### TASKS FOR THIS EXERCISE
a) Retype the Wii U editorial word for word, starting at "It wasn’t merely" and ending at "half the story.".
b) Write what comes next in the editorial on the Wii U, picking up right after its last sentence.

Editorial: The Wii U – a disaster waiting to happen?

Earlier this month Tom argued that the Wii U could be Nintendo’s return to form. Olly clearly didn’t agree, which is why he’s here to fight his corner for the concerns of the Big N’s next project.

It seems churlish to be doubtful of Nintendo at this point in time. It was announced earlier this week that the 3DS has recently passed the 5 million sales barrier in Japan faster than any previous machine. Meanwhile its Wii has been a force of nature sales wise, selling, as of the end of 2011, a truly staggering 94.7 million, thus leaving their industry rivals Microsoft and Sony in their wake.

It seems doubly churlish to be critical when I should be delighted that Nintendo has won this generation’s console war. I have history for supporting the little guy, you see. After all, I was one of the 16 people in the U.K. that decided to buy a Sega Saturn. Despite all information telling me that I really should invest in a Sony PlayStation as opposed to Sega’s ill-conceived and underpowered breeze block, I refused to admit that a company without a console track record could take on and beat a firm with Sega’s gaming heritage. So desperate was I for both Sega to succeed and Sony to fail, in a particularly shameful episode I even attempted to convince myself that the execrable Sonic R was actually better than Wipeout. It was without doubt the closest I have come to being a fully-fledged, card carrying fanboy.

Since buying the Saturn I have owned a Sega Dreamcast (more on that later), a Nintendo Gamecube, Nintendo DS, Nintendo Wii and Xbox 360. Wherever possible I have tried to support the ‘little guy’ – well, as little as you can truly consider yourself when you are dealing with multi-billion dollar companies – over those that have come to the gaming party late. It seemed like Nintendo (and Sega) had soul, something indescribable and beyond Sony and Microsoft’s reach.

It wasn’t merely fanboy-ism either. Nintendo has without questions released some of history’s most innovative video games. I also admired some of their hardware decisions. At times they have accepted that rivals are likely to possess sheer grunt that they are unable to match, so instead have focussed on price point (Gamecube), innovation (3DS) or accessibility (Wii). It’s a clever strategy for a company like Nintendo, and one that has repeatedly bore fruit commercially. It does, however, only tell half the story.

### GIVEN RECORDS

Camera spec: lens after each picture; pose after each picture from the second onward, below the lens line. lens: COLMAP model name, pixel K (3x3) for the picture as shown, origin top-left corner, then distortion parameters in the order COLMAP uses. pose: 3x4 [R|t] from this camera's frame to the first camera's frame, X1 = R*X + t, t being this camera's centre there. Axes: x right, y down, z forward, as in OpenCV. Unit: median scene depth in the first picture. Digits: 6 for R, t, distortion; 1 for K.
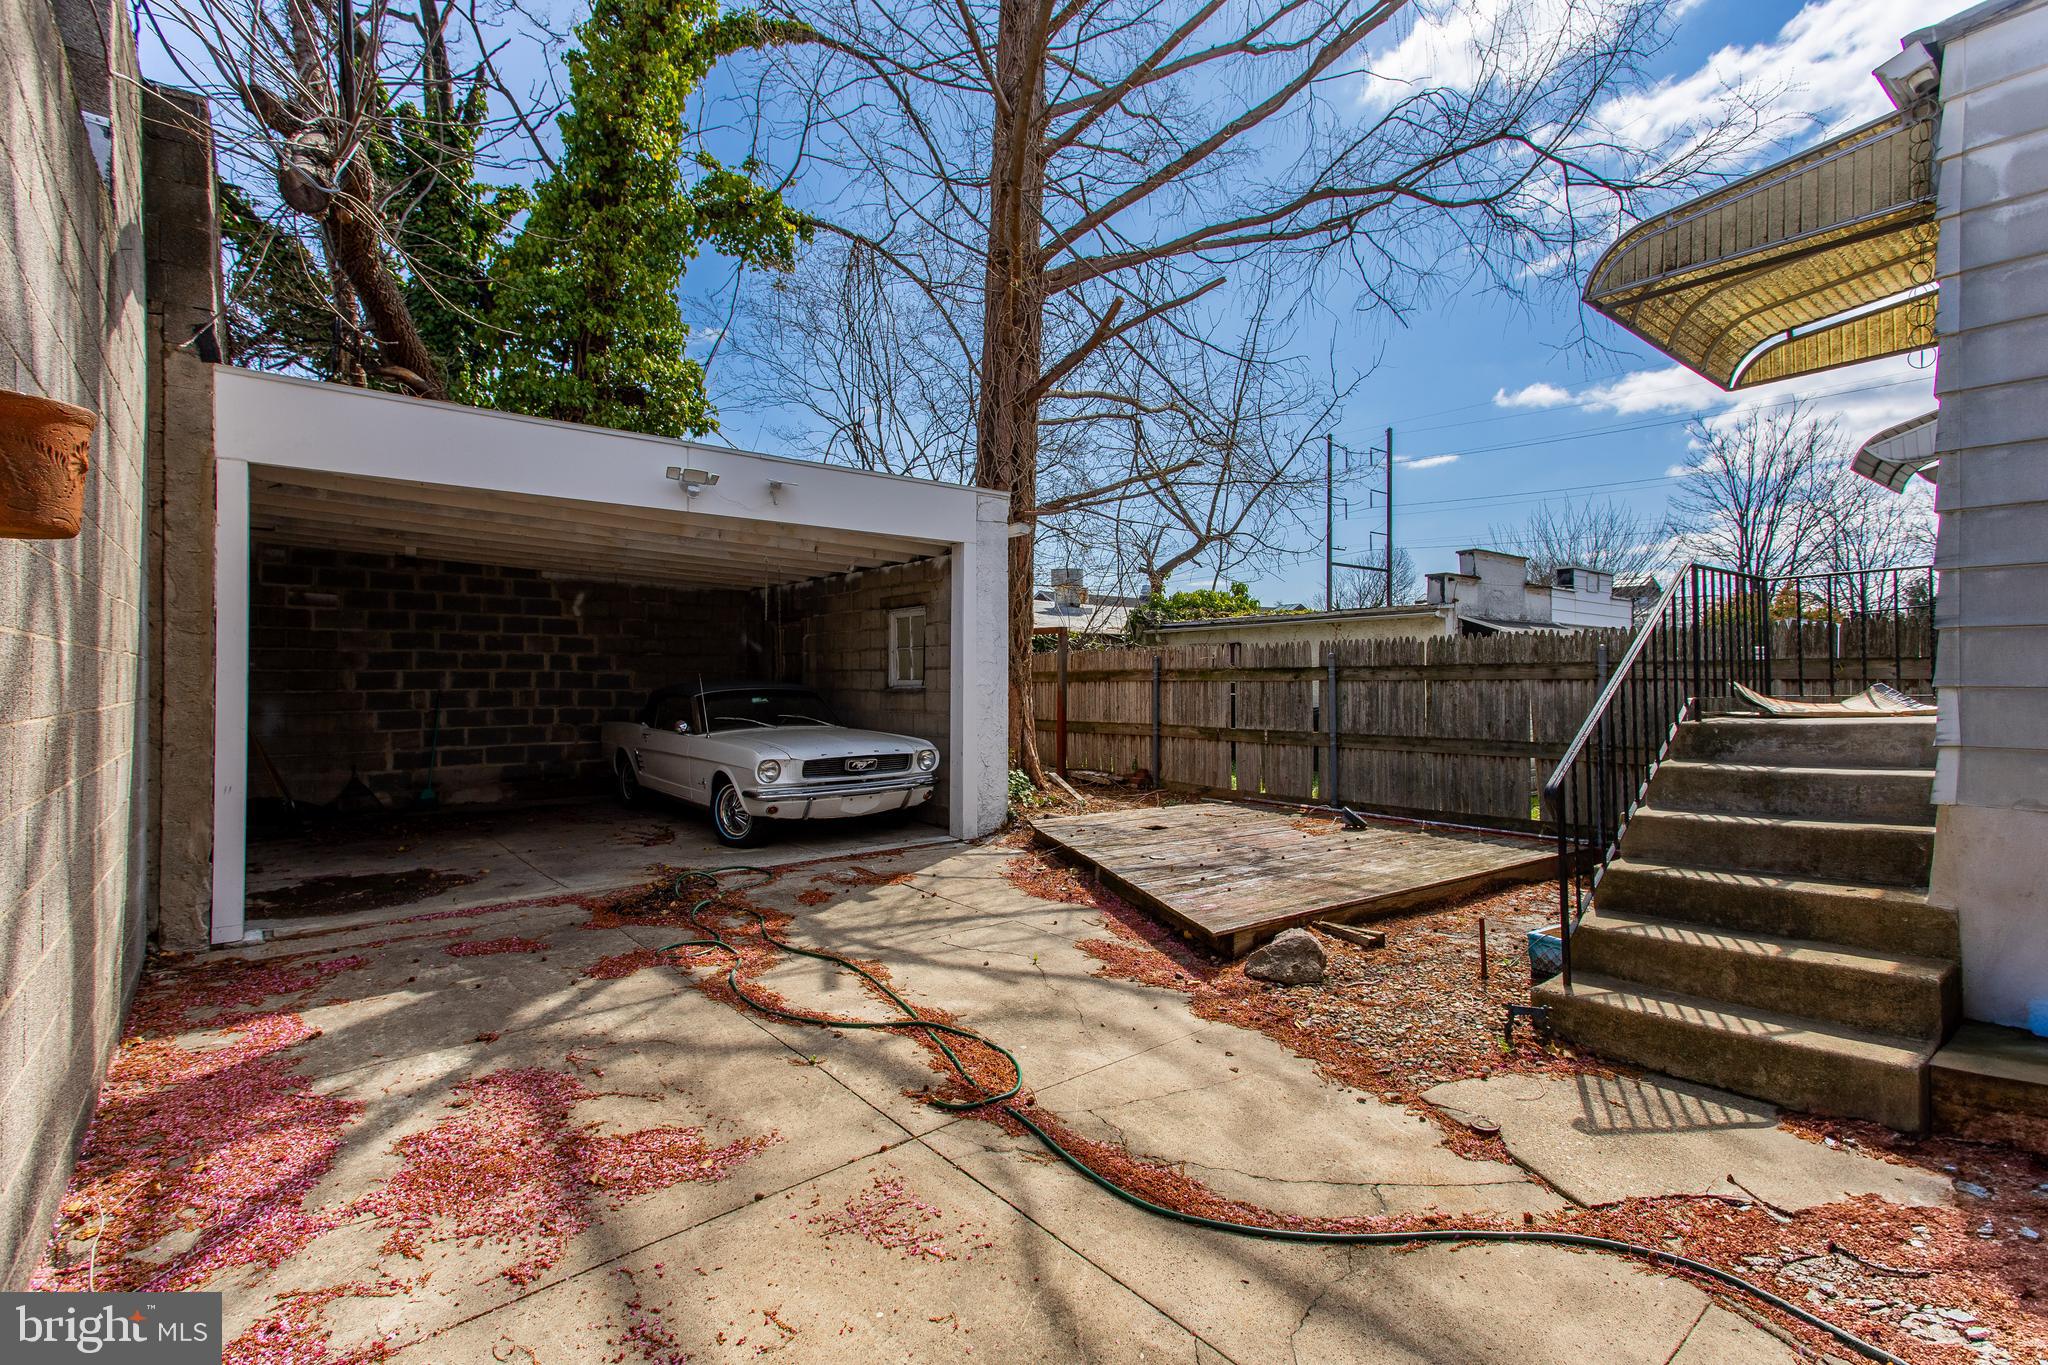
lens RADIAL K [[958.2, 0, 1020.7], [0, 958.2, 663.5], [0, 0, 1]] dist [-0.000054, 0.000060]
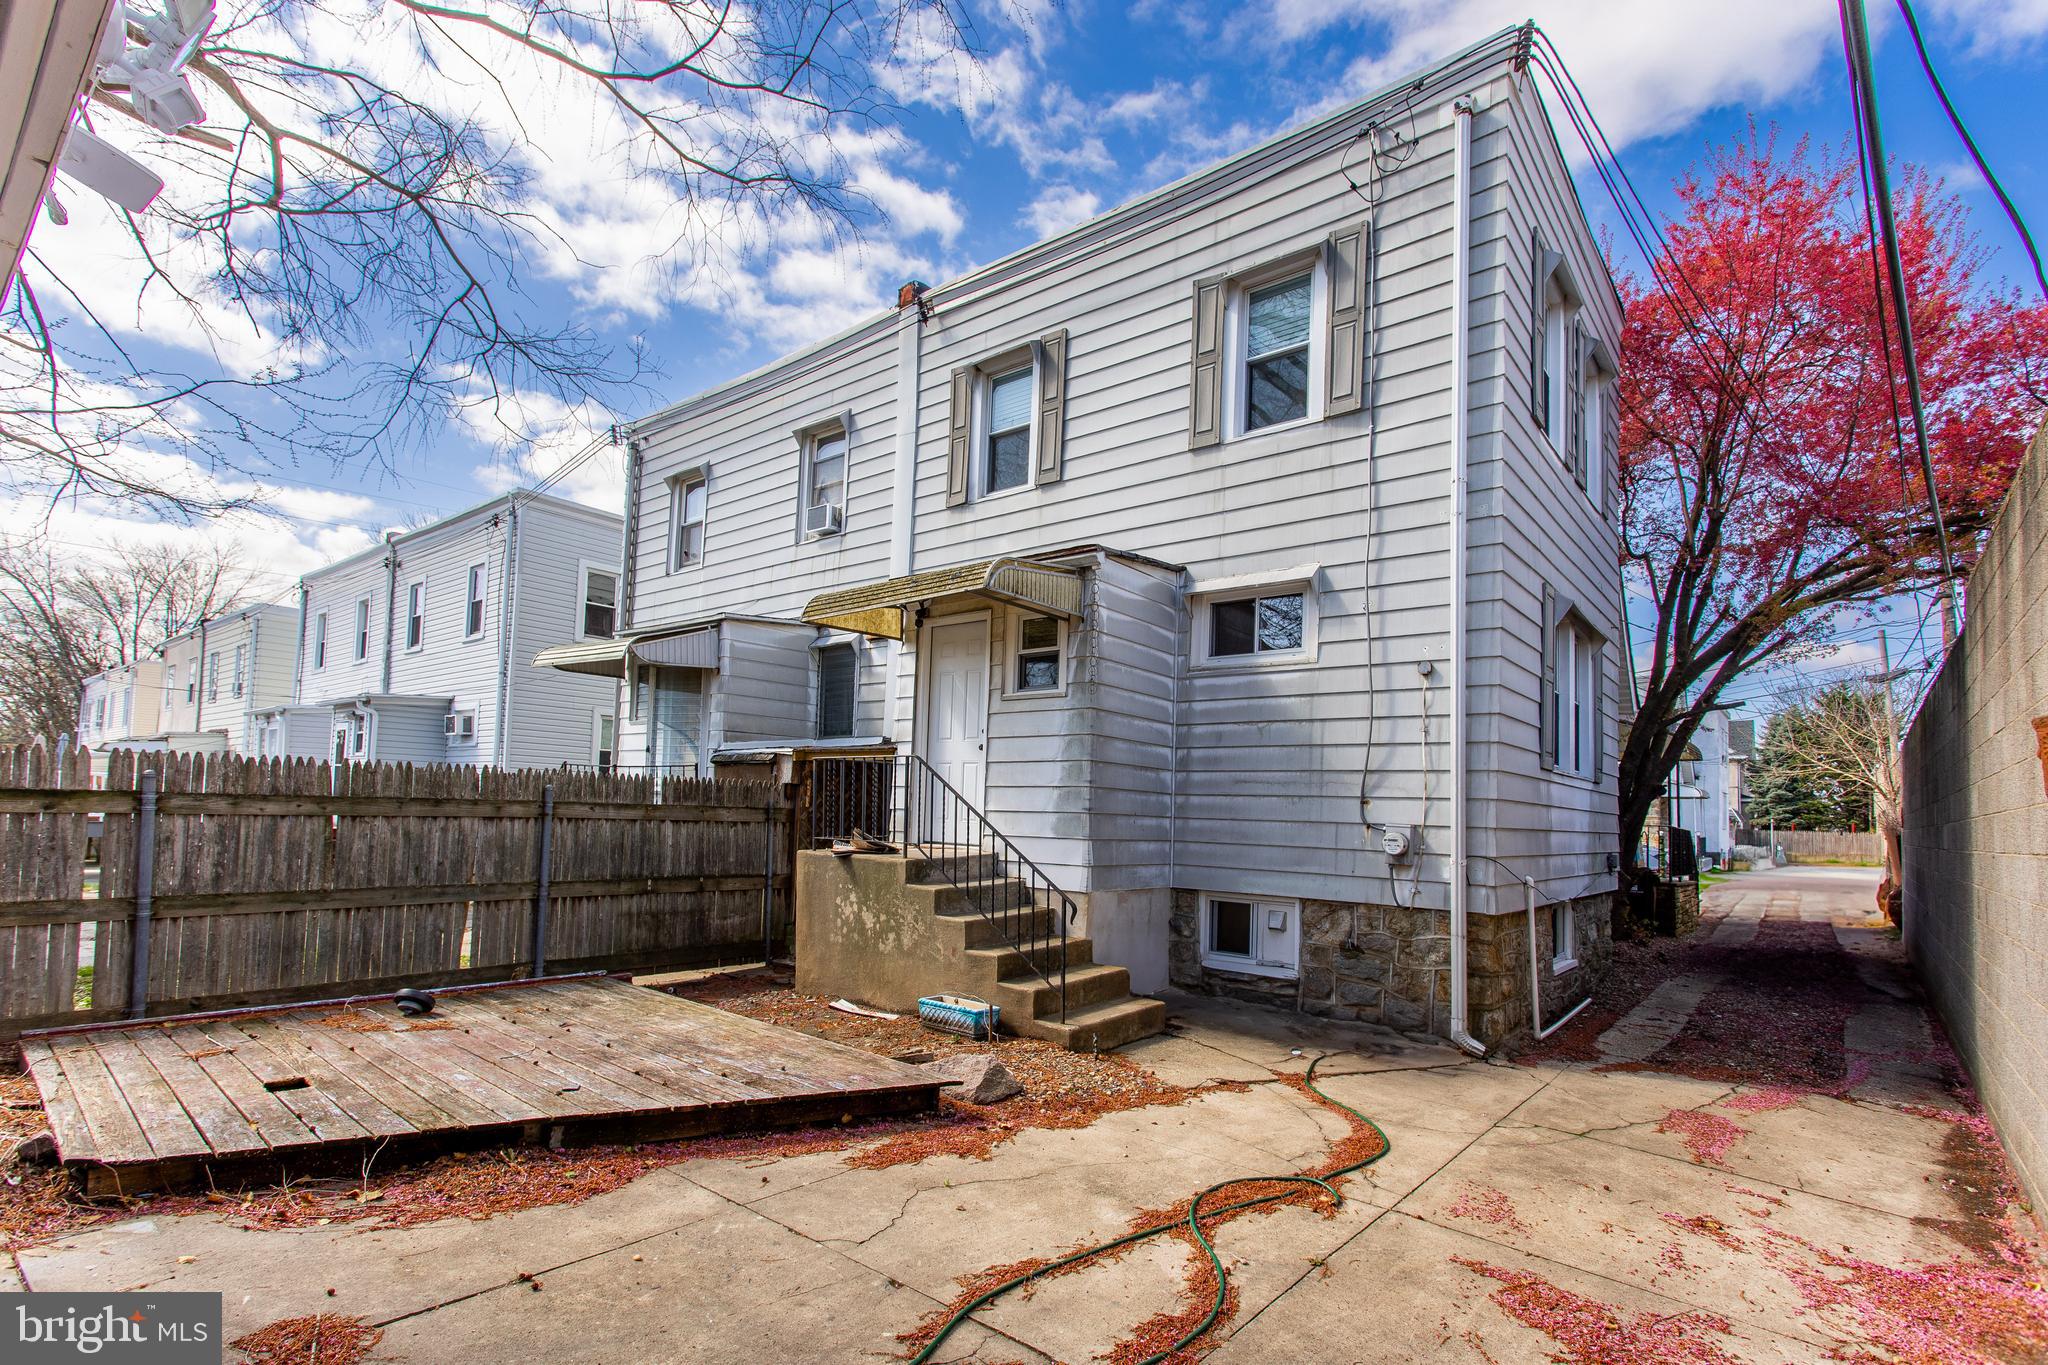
lens RADIAL K [[958.2, 0, 1020.7], [0, 958.2, 663.5], [0, 0, 1]] dist [-0.000054, 0.000060]
pose [[-0.195893, 0.152155, 0.968749, -0.533859], [-0.041696, 0.985703, -0.163249, -0.000954], [-0.979738, -0.072373, -0.186748, 0.688087]]
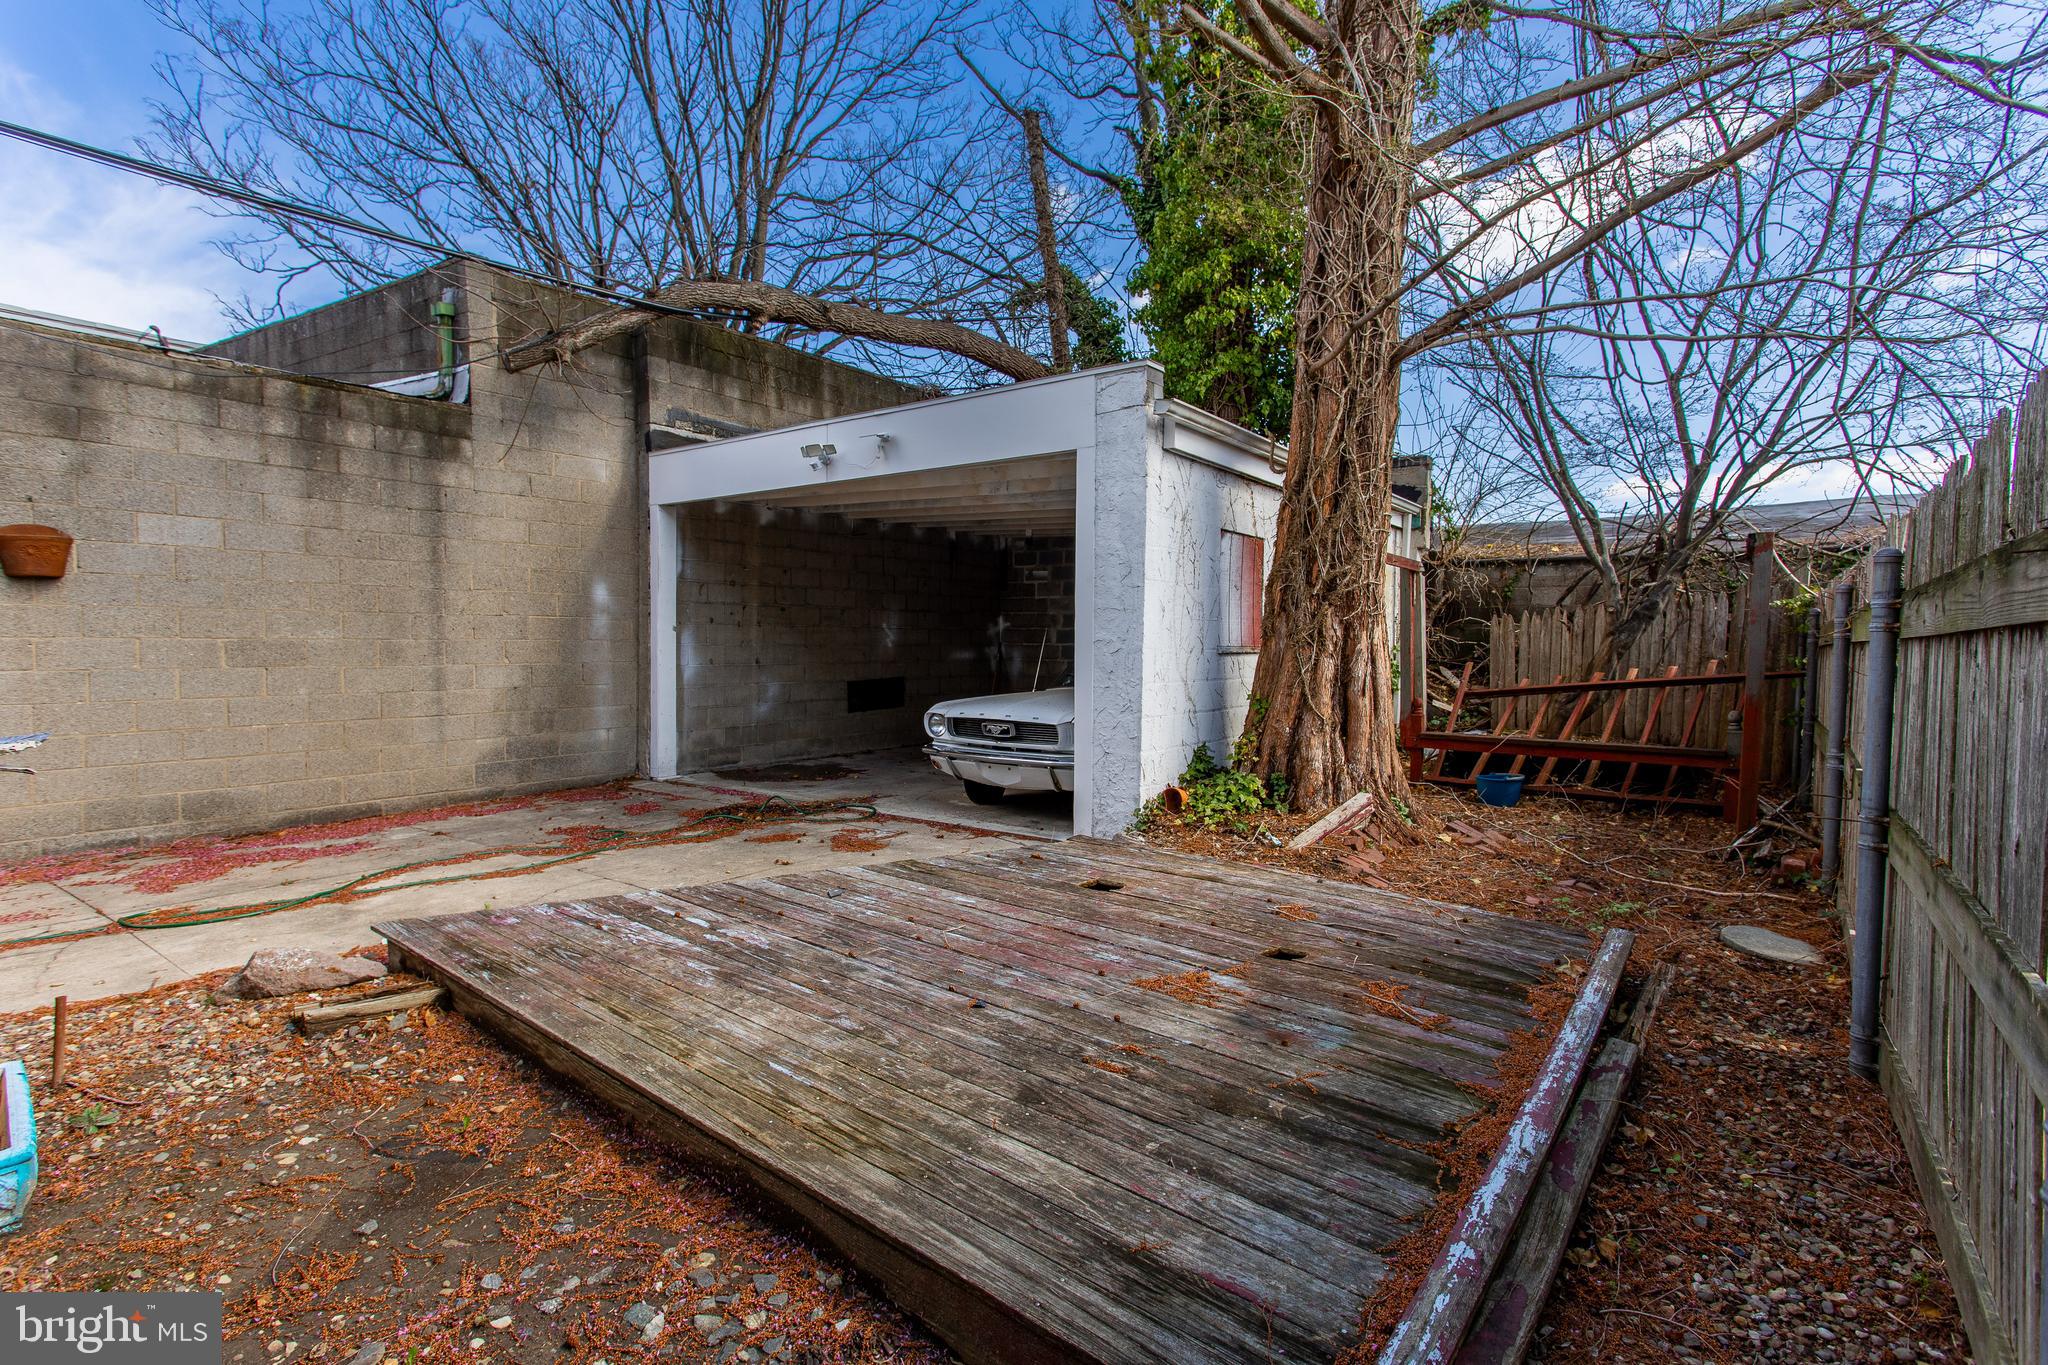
lens RADIAL K [[958.2, 0, 1020.7], [0, 958.2, 663.5], [0, 0, 1]] dist [-0.000054, 0.000060]
pose [[0.228985, 0.030967, -0.972937, 0.683496], [0.004270, 0.999452, 0.032816, 0.015738], [0.973421, -0.011668, 0.228727, 0.805997]]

### OUTPUTS IN ORDER
a)
It wasn’t merely fanboy-ism either. Nintendo has without questions released some of history’s most innovative video games. I also admired some of their hardware decisions. At times they have accepted that rivals are likely to possess sheer grunt that they are unable to match, so instead have focussed on price point (Gamecube), innovation (3DS) or accessibility (Wii). It’s a clever strategy for a company like Nintendo, and one that has repeatedly bore fruit commercially. It does, however, only tell half the story.

b)
Nintendo has also made some baffling, costly and occasionally insulting decisions in recent times. Take the Wii. A phenomenon in terms of sales and connecting with those not traditionally interested in video games it may be, but it doesn’t stop the machine being largely a pile of crud (in my opinion, I stress). Though Nintendo deliberately avoided a hardware arms race with Sony and Microsoft, preferring instead to keep costs down in an attempt to woo parents and indeed grandparents, the Wii’s lack of power is at times hugely frustrating. Programmer and industry commentator Chris Hecker infamously described the console as “two Gamecubes duct-taped together”. Hecker was wrong. Judging by the conversion of Resident Evil 4, the Wii is actually a solitary Gamecube smashed in half with a fat bloke sitting on it to prevent the parts joining forces to produce a credible graphics engine. To compound the lack of power, the Wii is unable to output proper high definition graphics.

Perhaps most disappointingly, and most ominously for the Wii U, the machine couldn’t actually do what its early announcements had promised it could do. After the initial novelty of holding the controller behind your back like a baseball bat had subsided, it became evident that the Wiimote was neither accurate or responsive enough to be a true asset to gaming. It was accurate and responsive enough to thrill an old people’s home, not enough to, for example, revolutionise the fighting or FPS genre. Software has proven to be a huge disappointment on the Wii. Though there have been some brilliant edition’s to Nintendo’s first party canon (Mario Galaxy etc), it is noticeable that few of them have truly used the control system as a central, indispensable part of the game. Indeed, the best players of the Wii’s Mario Kart incarnation were those that ditched the motion controls entirely in favour of using either the Wiimote as a traditional pad, or a Gamecube pad.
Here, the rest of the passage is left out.